> [Exercise brief] Your reply should consist only of the lines from the one holding "[85,1879,97,1896] Â -> (66, 930) none" to the last line of the data below, written out exactly and without pictures.

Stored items
+++++
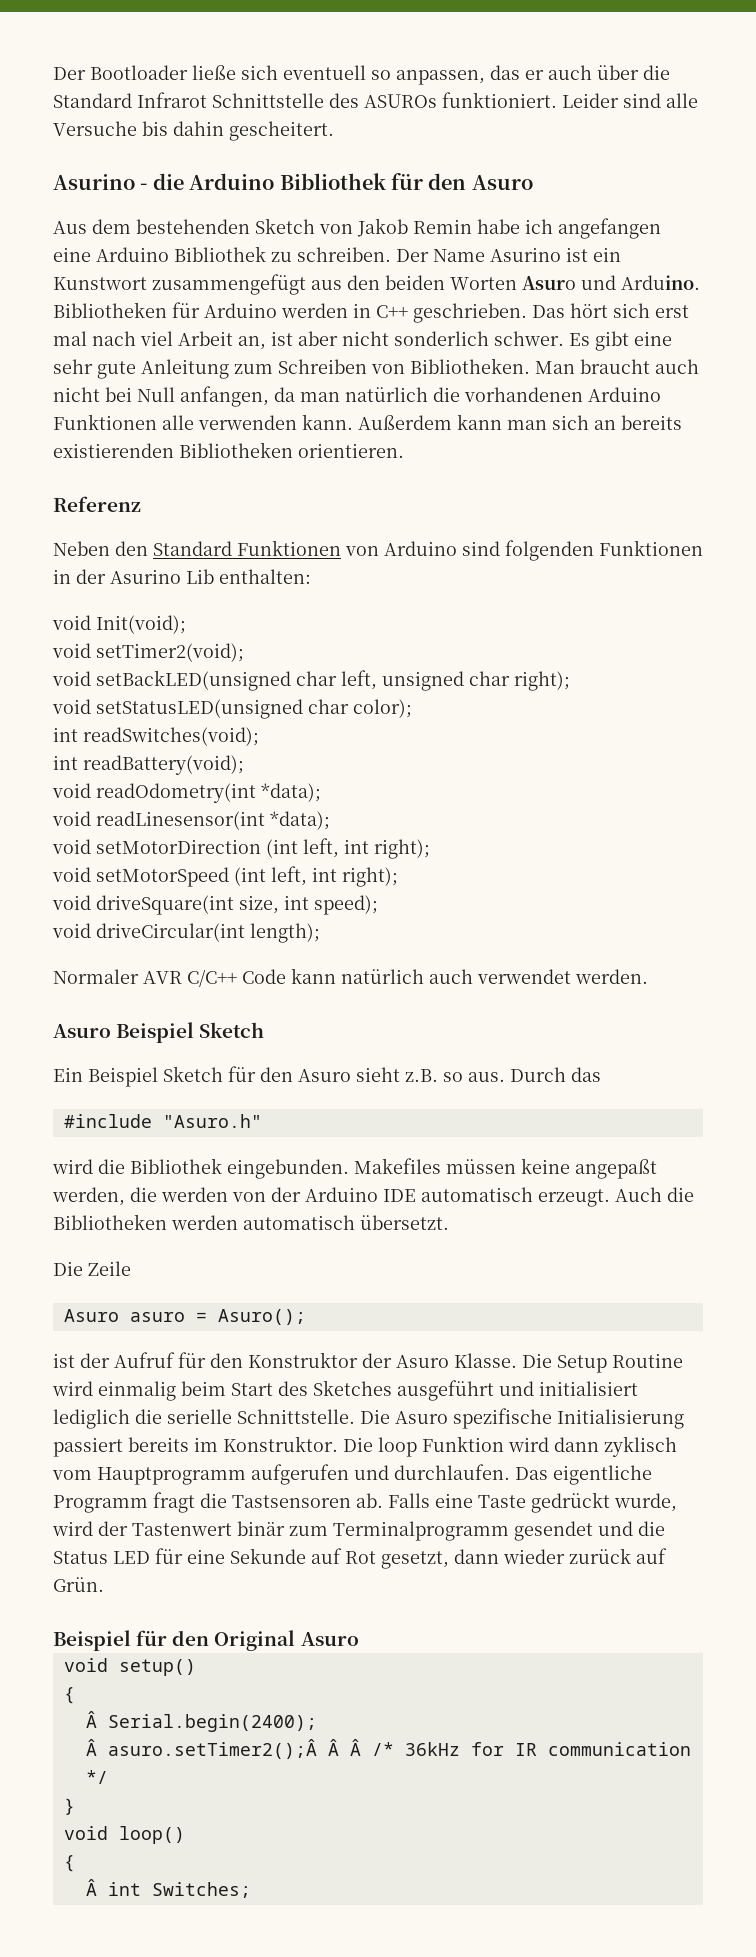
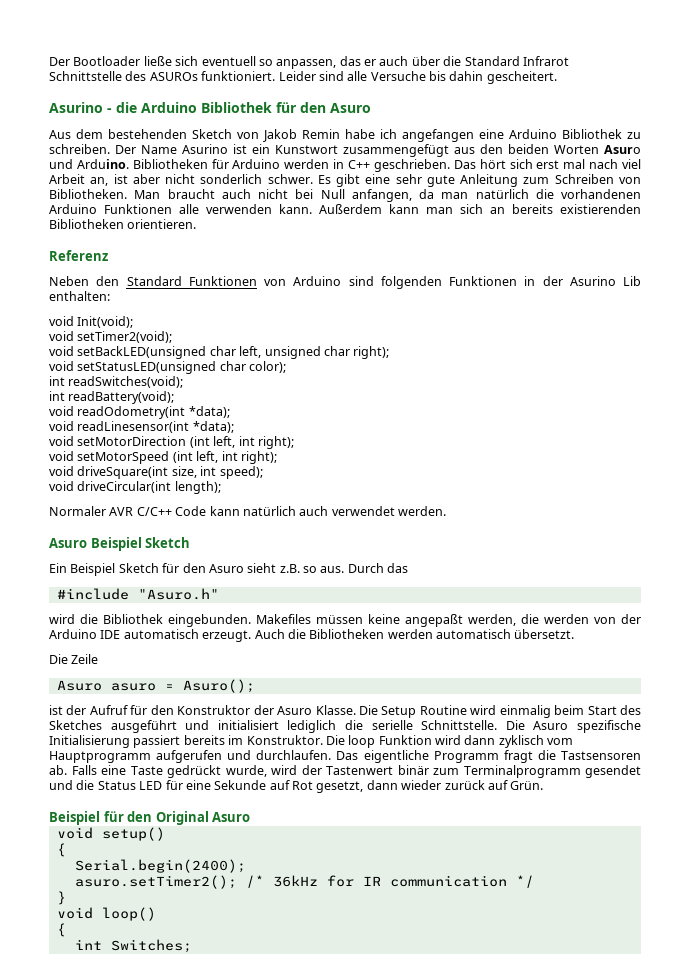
[85,1711,97,1728] Â -> (66, 850) none
[85,1739,361,1759] Â asuro.setTimer2();Â Â Â -> [74,875,237,889] asuro.setTimer2();
[85,1879,97,1896] Â -> (66, 930) none

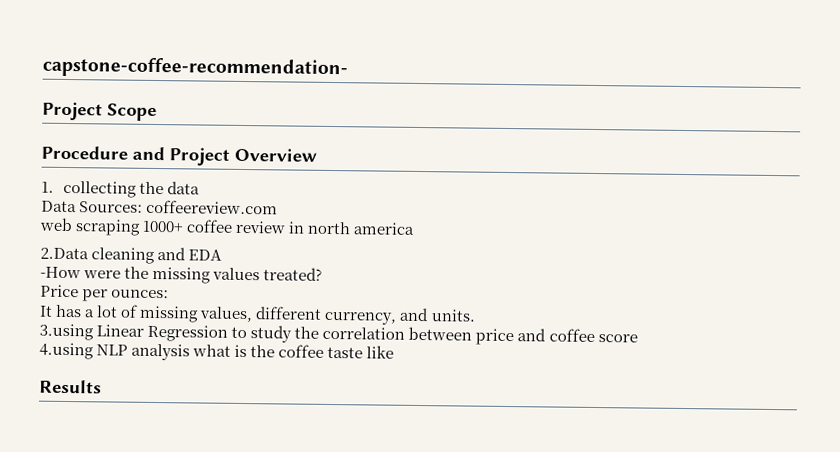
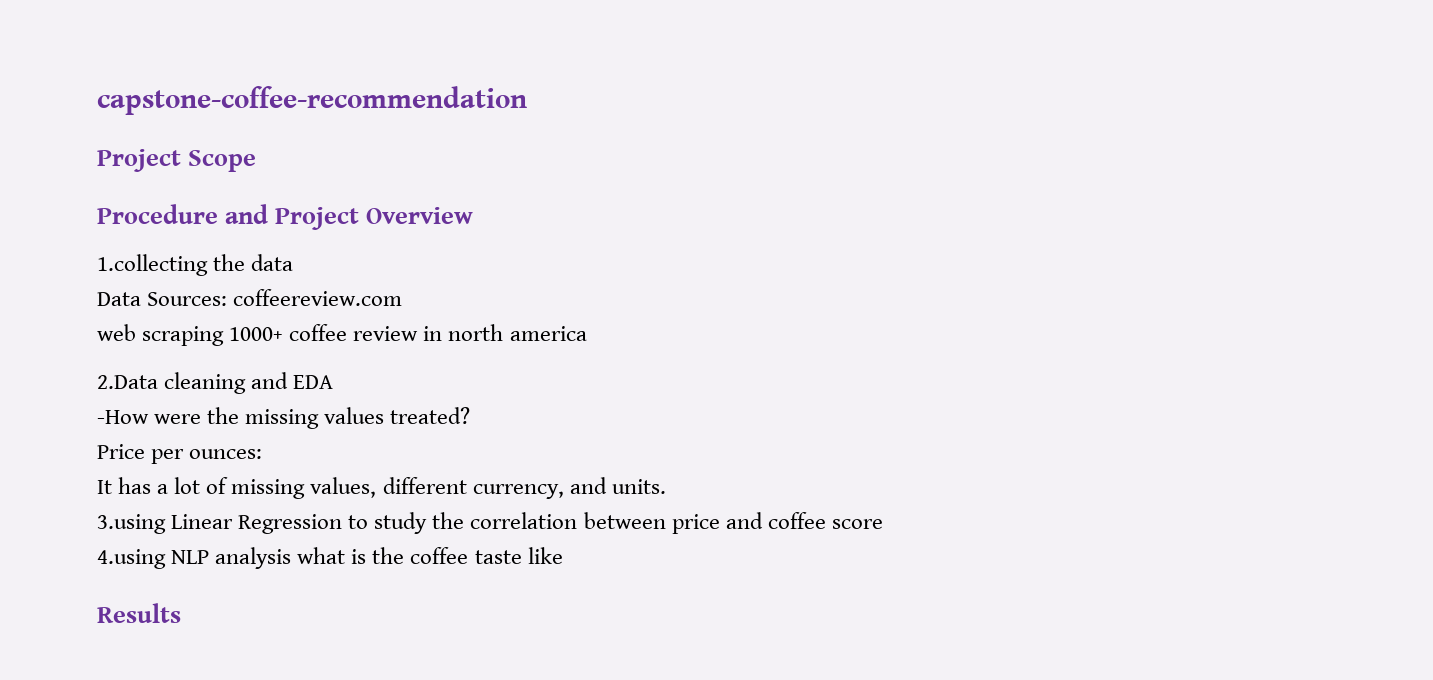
[42,56,348,80] capstone-coffee-recommendation- -> [97,86,527,115] capstone-coffee-recommendation
[41,180,137,198] 1. collecting -> [97,254,208,276] 1.collecting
+++++
> [Solution for this task]
[85,1879,97,1896] Â -> (66, 930) none

[42,56,348,80] capstone-coffee-recommendation- -> [97,86,527,115] capstone-coffee-recommendation
[41,180,137,198] 1. collecting -> [97,254,208,276] 1.collecting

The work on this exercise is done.